++++ 阅读节选 ++++

Offload技术初探 - Here with Yu.Y

小白也想玩转内存与带宽。

本文很大程度上参考PyTorch Tutorial：https://docs.pytorch.org/tutorials/intermediate/pinmem_nonblock.html 以及 https://developer.nvidia.com/blog/how-overlap-data-transfers-cuda-cc/

在大模型推理过程中，有很多内存换计算的技术，如LLM的KVCache、Diffusion的Feature Cache等，然而GPU的显存往往是不够的，我们会希望借助更充足的CPU内存进行“扩容”，这就是offload技术——前提是offload的开销（主要为数据搬移）小于直接计算开销。

将数据在CPU和GPU之间传输是非常基本的PyTorch操作，我们需要掌握如何高效地进行传输。

通过本文你将学习到：

CPU上普通内存和锁页内存对数据传输效率的影响。
PyTorch提供的to()和pin_memory()方法对数据传输效率的影响。
如何高效而正确地进行异步数据传输。
高效offload：通过双流流水线实现存、算、取的重叠。

++++ 所示信息 ++++

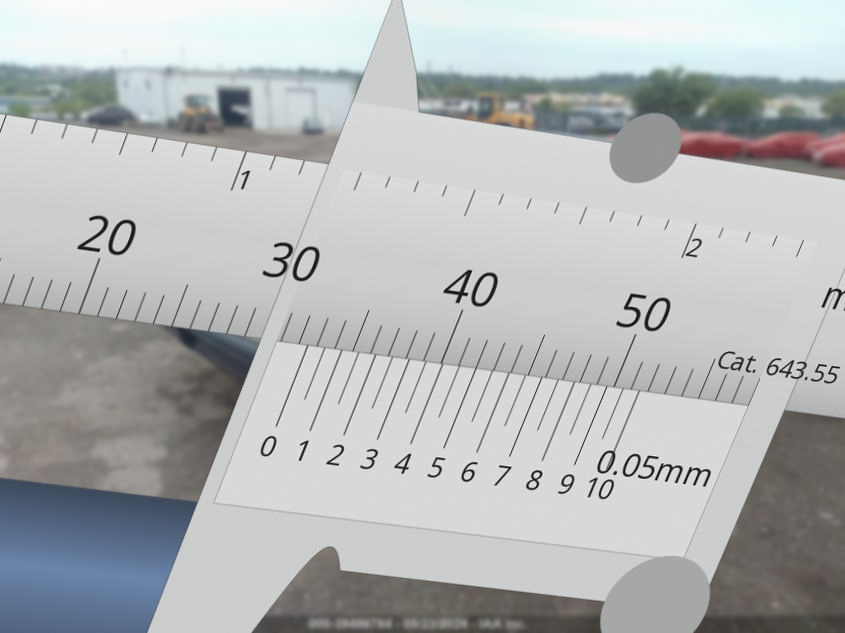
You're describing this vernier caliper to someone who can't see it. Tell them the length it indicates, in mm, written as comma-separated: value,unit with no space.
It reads 32.5,mm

++++

待完成任务
1: 根据介绍Offload技术的文章，逐一判断下面三种说法是否与原文相符。每项回答“是”或“否”，并原样引用起决定作用的原文。(a) offload的开销小于直接计算的开销，是采用offload技术的前提。(b) 文中认为GPU显存通常比CPU内存更充足。(c) 这篇文章很大程度上参考了PyTorch Tutorial。
2: 接着写介绍Offload技术的文章，从最后一句之后开始。

任务答案
1:
(a) 是。原文：“前提是offload的开销（主要为数据搬移）小于直接计算开销”。
(b) 否。原文：“GPU的显存往往是不够的，我们会希望借助更充足的CPU内存进行“扩容””。
(c) 是。原文：“本文很大程度上参考PyTorch Tutorial”。

2:
背景知识

CPU 虚拟内存管理

一个CPU Tensor被创建的时候，它会被放置于CPU内存中，此处的“内存”仍然是一个复杂的概念。内存管理单元（MMU）会处理两种内存类型：物理内存(RAM)和磁盘(Disk)上的交换空间，前者是切切实实的CPU内存，后者则可能是或者不是硬盘空间，二者共同构成了CPU上的虚拟内存，作为可用储存资源的抽象。总而言之，虚拟内存的技术借用硬盘使得CPU的可用空间大于RAM上的可用空间，造成一种可用内存远大于主内存的假象。

一般情况下，一个CPU Tensor是可分页的(Pageable)：它会被分块（页面）处理，并储存在虚拟内存中的任意位置，就像图1中tensor被切为多份，一些在disk中，一些在ram中。数据在储存和提取过程中，这些分页和储存位置的细节由操作系统完成，对用户隐藏的。在用户看来，他就是往一块“大”内存中存入或拿出了一个“连续”的大张量（事实上可能ram中根本没有足够大的连续空间存下这个张量）。

当程序访问不再RAM中的页面时，会发生“缺页错误”，此时操作系统会将Disk中的页面换入RAM中，反之，也可能有另一个页面被换出，从而腾出空间。

与可分页内存不同的是，RAM中还存在锁页内存（pinned memory)，这是一种无法被换出到磁盘的内存，允许更快、更可预测的访问时间，代价是内存大小和灵活性受到限制。

图1: CPU内存架构和CUDA数据搬移

CUDA 数据搬移

当CUDA尝试从CPU搬移(copy)一个Tensor时，就会遇到以下两种场景：

如果内存被分页锁定(paged-locked)，也就是完全储存在锁页内存中，那么GPU就可以直接从RAM访问数据，有明确的内存地址，读取速度很快。
如果内存是可分页的(pageable)，所有页面就需要先转移到RAM，再发送到GPU，这会需要更多时间，而且由于不清楚有多少页面存在Disk中，读取速度可预测性较差。

更加精确地说，GPU与磁盘不直接相连，CUDA将可分页数据从CPU发送到GPU时，必须先创建数据的pinned memory副本，再进行传输。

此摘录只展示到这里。